### What is being asked
What you should give back is a precise copy of the lines below from the one containing "29 juillet 2015" through the one containing "Легко чистится", with no pictures.

━━━━━ Excerpted data

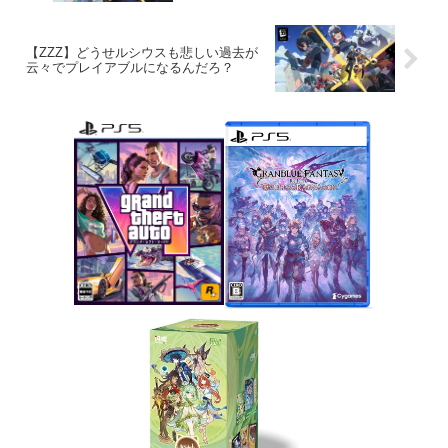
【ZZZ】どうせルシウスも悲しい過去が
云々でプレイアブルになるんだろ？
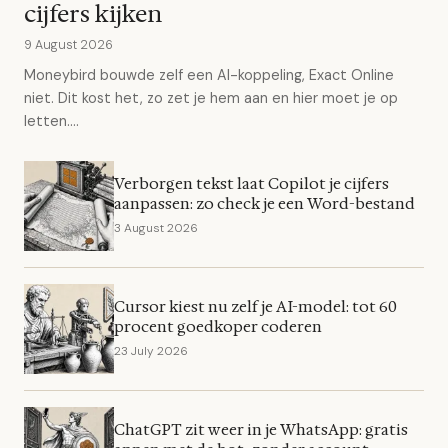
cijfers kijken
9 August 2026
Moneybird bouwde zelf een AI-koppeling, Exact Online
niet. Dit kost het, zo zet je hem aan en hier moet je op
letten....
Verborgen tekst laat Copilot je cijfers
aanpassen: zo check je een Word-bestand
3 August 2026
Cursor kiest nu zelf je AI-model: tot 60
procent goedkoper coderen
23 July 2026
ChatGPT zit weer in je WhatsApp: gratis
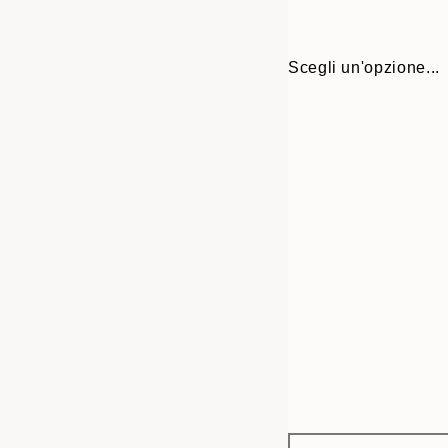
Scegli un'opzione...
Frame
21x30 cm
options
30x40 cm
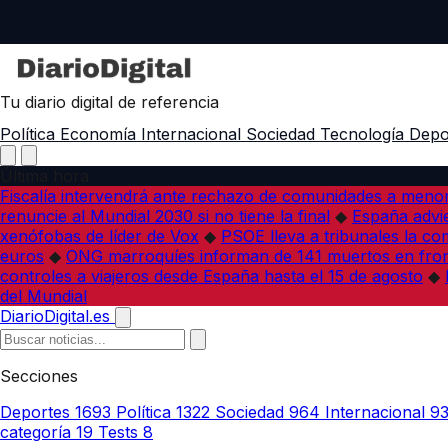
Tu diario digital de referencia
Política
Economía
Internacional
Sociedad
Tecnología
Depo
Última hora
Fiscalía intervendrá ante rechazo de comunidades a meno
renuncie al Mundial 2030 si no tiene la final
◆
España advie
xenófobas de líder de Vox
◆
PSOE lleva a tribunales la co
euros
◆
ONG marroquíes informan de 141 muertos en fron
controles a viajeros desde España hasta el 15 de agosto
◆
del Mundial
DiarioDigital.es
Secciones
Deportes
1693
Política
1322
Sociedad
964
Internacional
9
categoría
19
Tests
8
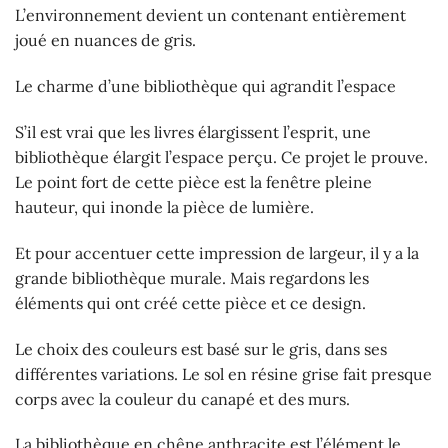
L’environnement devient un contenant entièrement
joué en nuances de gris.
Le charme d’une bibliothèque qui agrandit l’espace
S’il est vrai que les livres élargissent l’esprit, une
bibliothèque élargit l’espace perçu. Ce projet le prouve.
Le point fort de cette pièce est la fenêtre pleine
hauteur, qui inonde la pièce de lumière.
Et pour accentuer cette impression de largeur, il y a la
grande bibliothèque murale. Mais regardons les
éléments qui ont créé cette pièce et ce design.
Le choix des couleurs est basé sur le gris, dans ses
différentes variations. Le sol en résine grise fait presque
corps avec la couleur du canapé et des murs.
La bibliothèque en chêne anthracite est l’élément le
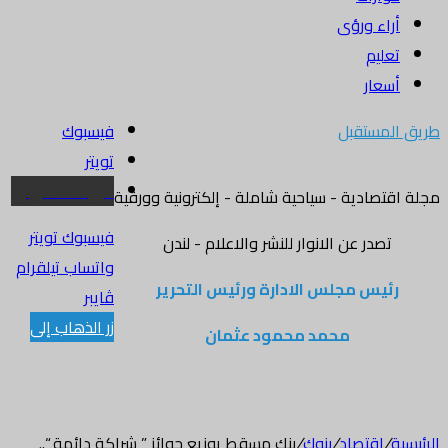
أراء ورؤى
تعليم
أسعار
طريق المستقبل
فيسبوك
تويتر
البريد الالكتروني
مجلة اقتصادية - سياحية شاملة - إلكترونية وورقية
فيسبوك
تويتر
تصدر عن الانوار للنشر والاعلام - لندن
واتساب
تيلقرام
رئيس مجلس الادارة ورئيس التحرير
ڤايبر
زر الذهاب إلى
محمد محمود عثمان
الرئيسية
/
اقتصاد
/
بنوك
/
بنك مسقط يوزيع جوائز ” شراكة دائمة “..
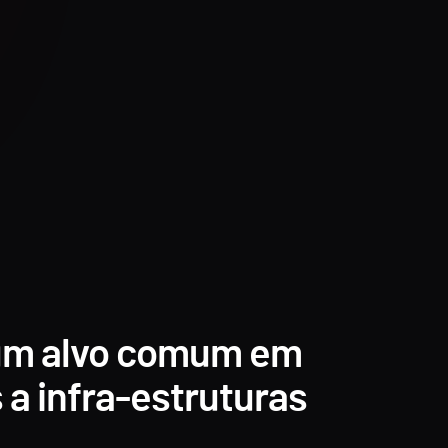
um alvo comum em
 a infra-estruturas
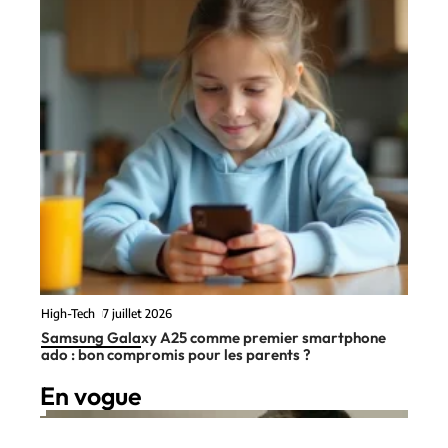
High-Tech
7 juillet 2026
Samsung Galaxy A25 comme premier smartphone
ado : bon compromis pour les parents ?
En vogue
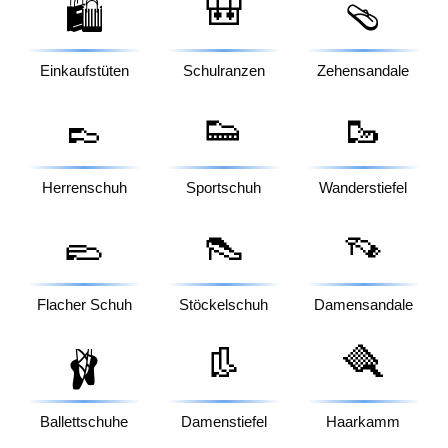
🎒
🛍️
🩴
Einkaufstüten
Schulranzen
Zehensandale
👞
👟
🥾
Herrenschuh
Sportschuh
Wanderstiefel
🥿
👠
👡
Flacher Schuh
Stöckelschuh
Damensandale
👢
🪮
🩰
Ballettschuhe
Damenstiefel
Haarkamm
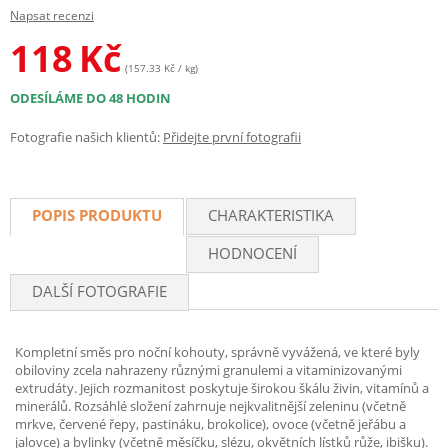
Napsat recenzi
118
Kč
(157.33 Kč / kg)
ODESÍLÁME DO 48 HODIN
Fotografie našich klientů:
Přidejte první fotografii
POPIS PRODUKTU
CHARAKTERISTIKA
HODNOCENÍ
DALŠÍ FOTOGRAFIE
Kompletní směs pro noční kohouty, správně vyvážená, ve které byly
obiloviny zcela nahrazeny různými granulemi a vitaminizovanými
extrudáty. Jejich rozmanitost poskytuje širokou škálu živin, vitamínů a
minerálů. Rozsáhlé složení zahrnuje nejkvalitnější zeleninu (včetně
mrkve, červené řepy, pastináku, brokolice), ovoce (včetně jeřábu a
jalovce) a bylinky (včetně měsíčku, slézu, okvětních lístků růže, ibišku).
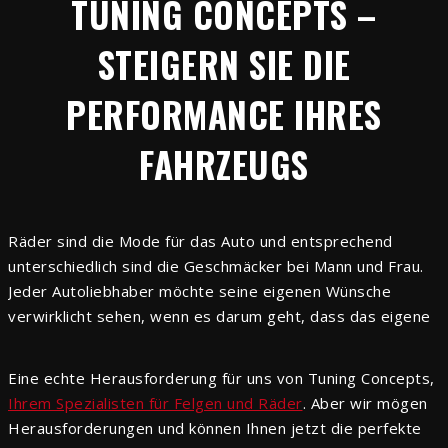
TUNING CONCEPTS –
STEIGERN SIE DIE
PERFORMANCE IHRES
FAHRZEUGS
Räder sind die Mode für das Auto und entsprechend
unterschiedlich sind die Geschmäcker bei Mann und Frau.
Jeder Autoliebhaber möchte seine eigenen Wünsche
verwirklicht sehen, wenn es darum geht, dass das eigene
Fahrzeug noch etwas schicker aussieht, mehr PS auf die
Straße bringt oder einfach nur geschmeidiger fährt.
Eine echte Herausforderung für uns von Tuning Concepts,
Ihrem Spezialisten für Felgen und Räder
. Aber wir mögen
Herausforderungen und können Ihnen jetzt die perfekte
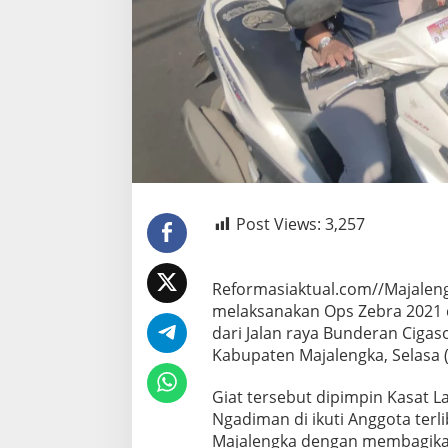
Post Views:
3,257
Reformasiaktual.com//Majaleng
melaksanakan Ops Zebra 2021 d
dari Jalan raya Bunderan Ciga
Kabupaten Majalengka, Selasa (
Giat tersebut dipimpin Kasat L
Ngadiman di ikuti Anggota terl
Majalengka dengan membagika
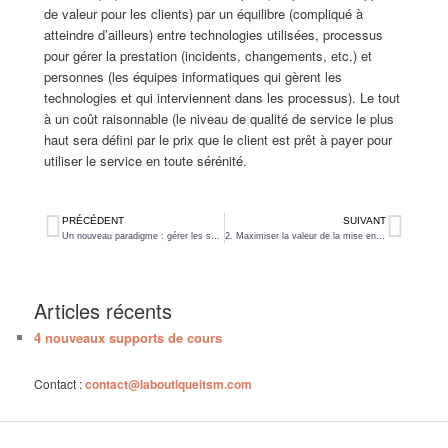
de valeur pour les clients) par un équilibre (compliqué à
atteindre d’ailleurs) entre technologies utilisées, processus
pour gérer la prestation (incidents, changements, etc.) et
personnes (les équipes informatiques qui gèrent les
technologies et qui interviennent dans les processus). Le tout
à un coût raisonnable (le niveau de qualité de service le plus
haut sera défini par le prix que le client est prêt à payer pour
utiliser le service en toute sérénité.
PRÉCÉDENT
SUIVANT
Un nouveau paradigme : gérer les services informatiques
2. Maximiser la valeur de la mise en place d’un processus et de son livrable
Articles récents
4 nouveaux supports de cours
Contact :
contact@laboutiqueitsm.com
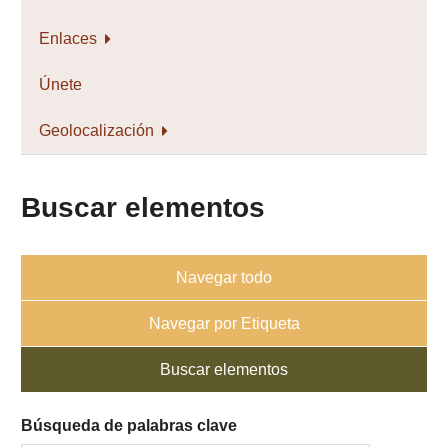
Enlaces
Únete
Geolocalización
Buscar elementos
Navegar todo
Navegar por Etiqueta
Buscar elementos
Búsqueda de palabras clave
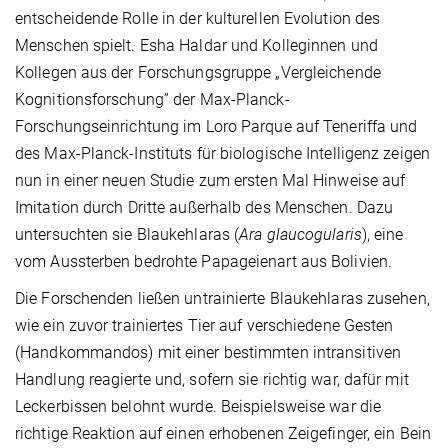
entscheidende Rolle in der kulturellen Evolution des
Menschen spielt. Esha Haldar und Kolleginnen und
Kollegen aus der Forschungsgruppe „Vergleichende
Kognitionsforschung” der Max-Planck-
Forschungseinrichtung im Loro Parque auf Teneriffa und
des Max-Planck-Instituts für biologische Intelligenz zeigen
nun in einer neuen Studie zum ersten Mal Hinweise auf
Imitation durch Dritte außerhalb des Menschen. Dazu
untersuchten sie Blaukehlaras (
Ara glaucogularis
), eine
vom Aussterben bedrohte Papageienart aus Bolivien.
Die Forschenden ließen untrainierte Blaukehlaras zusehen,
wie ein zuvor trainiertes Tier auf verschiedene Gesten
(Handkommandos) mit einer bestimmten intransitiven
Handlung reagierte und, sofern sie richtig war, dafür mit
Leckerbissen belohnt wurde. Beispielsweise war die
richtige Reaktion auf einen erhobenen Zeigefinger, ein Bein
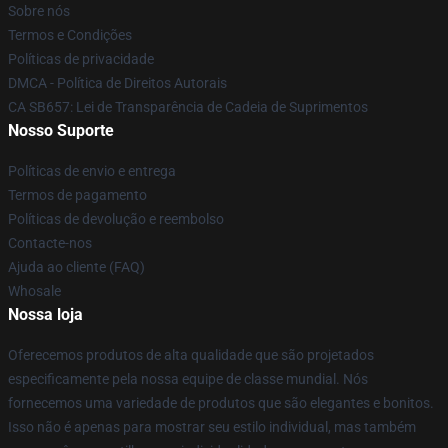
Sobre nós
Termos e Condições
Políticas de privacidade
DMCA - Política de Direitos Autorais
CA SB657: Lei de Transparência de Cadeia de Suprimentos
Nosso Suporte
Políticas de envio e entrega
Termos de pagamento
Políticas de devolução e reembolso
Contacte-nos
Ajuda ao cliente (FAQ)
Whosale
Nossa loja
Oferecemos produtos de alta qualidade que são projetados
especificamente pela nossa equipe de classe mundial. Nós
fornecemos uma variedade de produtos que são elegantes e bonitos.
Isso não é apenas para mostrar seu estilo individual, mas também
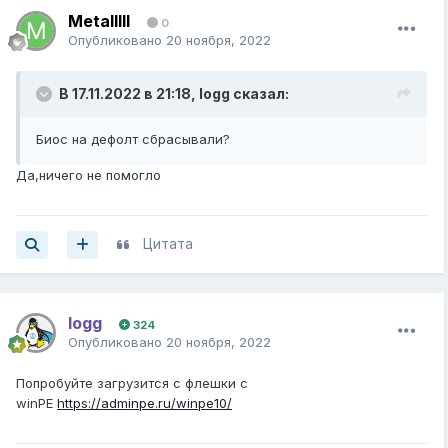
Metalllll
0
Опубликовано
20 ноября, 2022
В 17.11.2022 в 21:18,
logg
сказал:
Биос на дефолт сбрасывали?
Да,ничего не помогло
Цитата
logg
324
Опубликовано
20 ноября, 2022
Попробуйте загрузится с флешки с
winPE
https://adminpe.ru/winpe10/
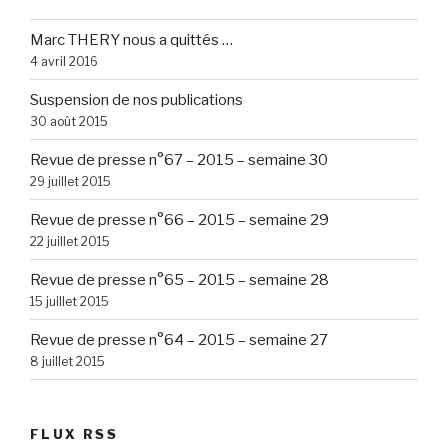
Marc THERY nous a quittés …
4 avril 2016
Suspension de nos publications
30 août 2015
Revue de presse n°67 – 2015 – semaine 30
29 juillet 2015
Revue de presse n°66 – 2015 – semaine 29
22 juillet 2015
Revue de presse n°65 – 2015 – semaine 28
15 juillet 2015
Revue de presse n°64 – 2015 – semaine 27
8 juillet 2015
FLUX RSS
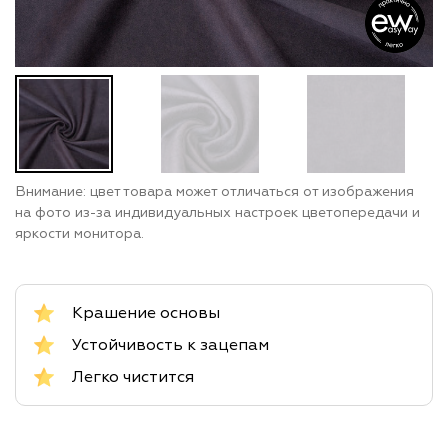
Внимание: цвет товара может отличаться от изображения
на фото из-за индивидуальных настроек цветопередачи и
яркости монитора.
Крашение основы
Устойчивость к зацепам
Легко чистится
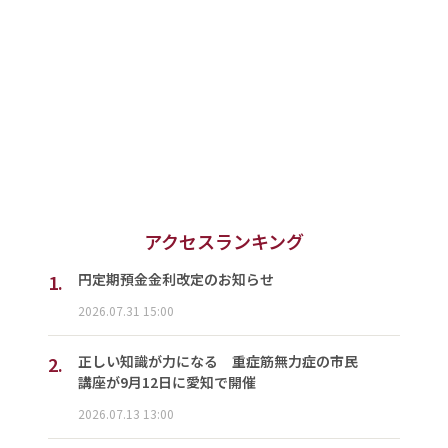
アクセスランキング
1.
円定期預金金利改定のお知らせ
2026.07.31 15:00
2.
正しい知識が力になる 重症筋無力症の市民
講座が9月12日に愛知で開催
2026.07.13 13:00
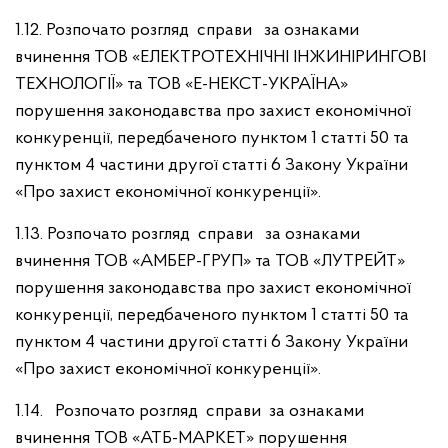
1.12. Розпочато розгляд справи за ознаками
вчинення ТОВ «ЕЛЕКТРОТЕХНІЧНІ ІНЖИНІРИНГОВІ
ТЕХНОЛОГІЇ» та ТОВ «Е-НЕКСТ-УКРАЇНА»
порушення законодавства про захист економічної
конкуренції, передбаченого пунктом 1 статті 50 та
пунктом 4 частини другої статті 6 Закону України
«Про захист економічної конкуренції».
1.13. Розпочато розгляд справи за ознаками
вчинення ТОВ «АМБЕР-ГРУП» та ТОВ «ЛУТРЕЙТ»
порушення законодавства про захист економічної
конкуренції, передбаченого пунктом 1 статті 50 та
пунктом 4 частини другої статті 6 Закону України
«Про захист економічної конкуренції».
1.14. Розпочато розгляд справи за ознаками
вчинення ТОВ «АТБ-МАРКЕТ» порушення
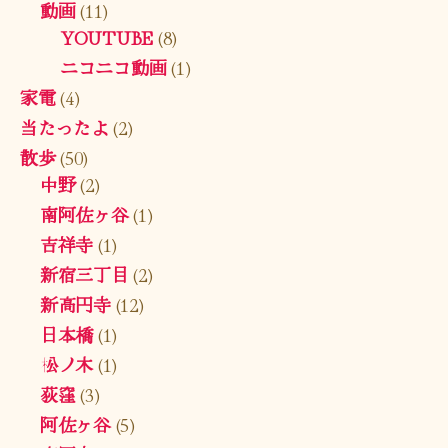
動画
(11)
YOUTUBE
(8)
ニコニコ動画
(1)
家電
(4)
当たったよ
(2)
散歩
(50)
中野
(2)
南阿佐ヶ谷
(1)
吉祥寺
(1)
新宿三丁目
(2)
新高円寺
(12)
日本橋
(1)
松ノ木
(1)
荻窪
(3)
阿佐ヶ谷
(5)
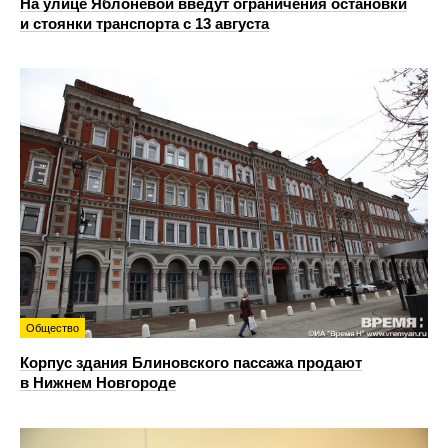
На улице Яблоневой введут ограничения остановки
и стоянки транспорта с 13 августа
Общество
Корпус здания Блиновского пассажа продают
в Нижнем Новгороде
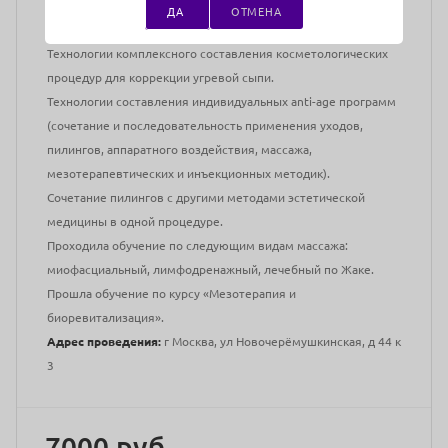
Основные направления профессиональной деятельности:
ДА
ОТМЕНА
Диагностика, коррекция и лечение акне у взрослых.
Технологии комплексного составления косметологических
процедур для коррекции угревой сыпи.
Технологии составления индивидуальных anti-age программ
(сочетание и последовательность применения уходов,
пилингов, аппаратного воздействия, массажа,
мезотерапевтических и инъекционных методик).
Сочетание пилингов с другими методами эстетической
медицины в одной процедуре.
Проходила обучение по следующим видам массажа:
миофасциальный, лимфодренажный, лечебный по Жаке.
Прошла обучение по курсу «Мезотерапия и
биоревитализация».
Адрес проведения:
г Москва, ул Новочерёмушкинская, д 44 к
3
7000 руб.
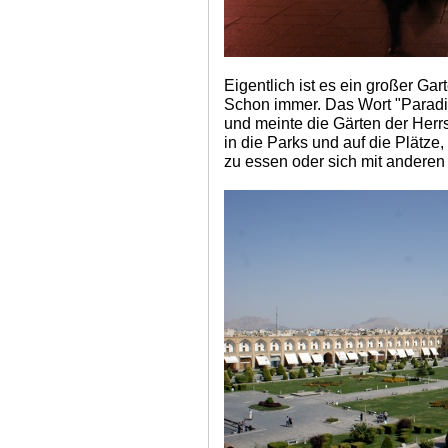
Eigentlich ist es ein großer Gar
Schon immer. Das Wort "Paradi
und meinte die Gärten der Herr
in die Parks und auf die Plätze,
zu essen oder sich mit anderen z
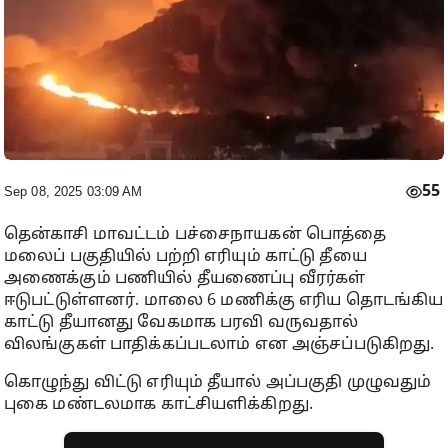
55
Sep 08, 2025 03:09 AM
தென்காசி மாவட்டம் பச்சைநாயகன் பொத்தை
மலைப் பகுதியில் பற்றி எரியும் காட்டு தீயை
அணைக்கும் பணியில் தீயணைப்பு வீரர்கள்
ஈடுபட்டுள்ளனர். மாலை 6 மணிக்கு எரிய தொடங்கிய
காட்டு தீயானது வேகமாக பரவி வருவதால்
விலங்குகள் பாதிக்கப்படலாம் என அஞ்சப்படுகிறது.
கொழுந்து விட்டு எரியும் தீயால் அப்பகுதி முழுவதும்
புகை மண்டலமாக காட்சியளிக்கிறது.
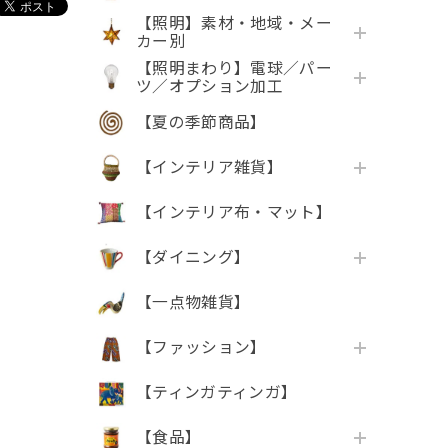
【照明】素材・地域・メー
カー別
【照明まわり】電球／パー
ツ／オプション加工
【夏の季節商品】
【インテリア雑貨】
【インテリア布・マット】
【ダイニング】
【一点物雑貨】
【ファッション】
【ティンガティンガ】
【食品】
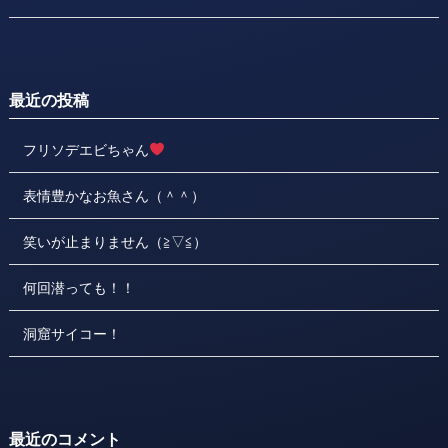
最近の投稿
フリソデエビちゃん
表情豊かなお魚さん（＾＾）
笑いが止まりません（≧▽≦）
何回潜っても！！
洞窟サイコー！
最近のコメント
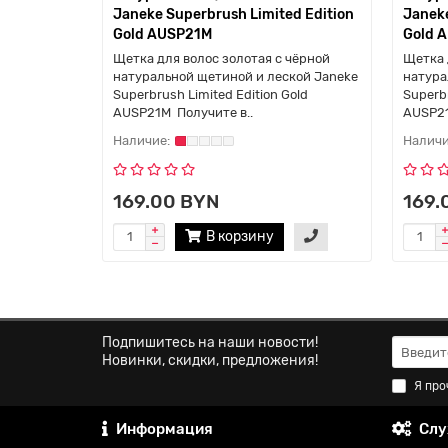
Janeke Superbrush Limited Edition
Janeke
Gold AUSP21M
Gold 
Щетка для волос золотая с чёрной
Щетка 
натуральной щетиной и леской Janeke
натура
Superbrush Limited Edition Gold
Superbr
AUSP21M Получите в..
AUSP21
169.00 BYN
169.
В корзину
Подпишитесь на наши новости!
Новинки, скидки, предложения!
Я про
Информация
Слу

━━━━━━━━━━

### Response area
29 juillet 2015
Revue de presse n°66 – 2015 – semaine 29
22 juillet 2015
Revue de presse n°65 – 2015 – semaine 28
15 juillet 2015
Revue de presse n°64 – 2015 – semaine 27
8 juillet 2015
FLUX RSS
Внимание: цвет товара может отличаться от изображения
на фото из-за индивидуальных настроек цветопередачи и
яркости монитора.
Крашение основы
Устойчивость к зацепам
Легко чистится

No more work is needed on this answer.